Доктор Милкреест кивнула, выжидающе на меня глядя.
— Алисон была не моей женой, а моей жизнью!
Тут я начал плакать.
Доктор Милкреест дала мне возможность овладеть собой. Мне хотелось, чтоб она взяла меня за руку, или обняла, или погладила по голове. Но она сидела молча, пока я не прекратил шмыгать носом.
— У вас есть собственная жизнь, — сказала она. — И у нее тоже. Она не бродяжка. Она живет в Лондоне, работает. Вы сами мне говорили.
— Нет, я ее погубил… уничтожил.
— Вы хотите сказать: себя уничтожили?
— Да, пока расправлялся с ней.
— Скажите, сколько раз вы потом с ней разговаривали?
— Ни разу.
— Что вам о ней известно?
— Ничего.
— В начале нашей встречи вы говорили, что отлично себя чувствуете. Верно?
— Да.
— А как вы себя чувствуете на самом деле?
— Очень несчастным.
— Продолжайте.
— Что вы подразумеваете под этим «продолжайте»? Слово «несчастный» имеет в английском языке вполне конкретное значение. Это человек на пределе — больной, тоскующий, лишенный всякой надежды. Как можно это проанализировать? Я чувствую себя дерьмово! — Голос мой сорвался на крик. — Вам хочется анализировать дерьмо?!

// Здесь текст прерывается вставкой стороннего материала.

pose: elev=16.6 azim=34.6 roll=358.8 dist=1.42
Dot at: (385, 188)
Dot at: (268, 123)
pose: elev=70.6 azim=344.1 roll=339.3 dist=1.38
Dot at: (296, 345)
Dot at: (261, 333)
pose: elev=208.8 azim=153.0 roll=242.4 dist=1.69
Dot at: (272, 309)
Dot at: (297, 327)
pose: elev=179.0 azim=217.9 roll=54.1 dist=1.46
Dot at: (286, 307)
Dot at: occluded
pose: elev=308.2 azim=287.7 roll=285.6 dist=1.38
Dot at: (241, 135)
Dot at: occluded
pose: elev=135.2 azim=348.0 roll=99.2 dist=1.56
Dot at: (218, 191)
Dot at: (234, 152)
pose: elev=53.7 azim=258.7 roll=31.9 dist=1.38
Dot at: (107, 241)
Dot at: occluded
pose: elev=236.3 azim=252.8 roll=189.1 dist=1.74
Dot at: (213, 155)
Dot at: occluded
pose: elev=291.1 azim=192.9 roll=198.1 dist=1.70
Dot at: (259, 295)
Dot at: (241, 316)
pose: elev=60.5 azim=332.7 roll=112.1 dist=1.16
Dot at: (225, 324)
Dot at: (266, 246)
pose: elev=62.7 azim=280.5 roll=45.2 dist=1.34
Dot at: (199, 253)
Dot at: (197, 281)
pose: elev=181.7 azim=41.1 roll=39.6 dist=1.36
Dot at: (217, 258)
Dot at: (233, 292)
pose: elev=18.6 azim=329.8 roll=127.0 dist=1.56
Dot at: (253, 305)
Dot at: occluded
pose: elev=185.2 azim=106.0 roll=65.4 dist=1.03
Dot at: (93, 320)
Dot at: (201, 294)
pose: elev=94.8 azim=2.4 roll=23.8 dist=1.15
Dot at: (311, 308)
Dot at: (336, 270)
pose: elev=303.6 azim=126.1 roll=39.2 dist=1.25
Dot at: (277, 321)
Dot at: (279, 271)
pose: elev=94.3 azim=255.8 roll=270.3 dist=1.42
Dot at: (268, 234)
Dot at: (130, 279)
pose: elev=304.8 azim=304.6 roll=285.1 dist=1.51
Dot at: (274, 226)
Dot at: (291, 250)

Я сбавил тон, спохватившись, что плачу сидящей напротив женщине именно за то, что она меня слушает. И, смутившись, потерял охоту продолжать. Я понял мужчин, которые становятся импотентами в тот момент, когда проститутка уже привела их к себе в комнату и, аккуратно пересчитав деньги, раздвигает ноги.
Доктор Милкреест молчала — и ждала: вдруг я что-нибудь захочу сказать или даже выкрикнуть.
— Простите меня.
Но ей мои извинения не были нужны. Она была обязана спокойно реагировать на приступы раздражения. За свои вспышки я и платил ей — сто восемьдесят долларов в час.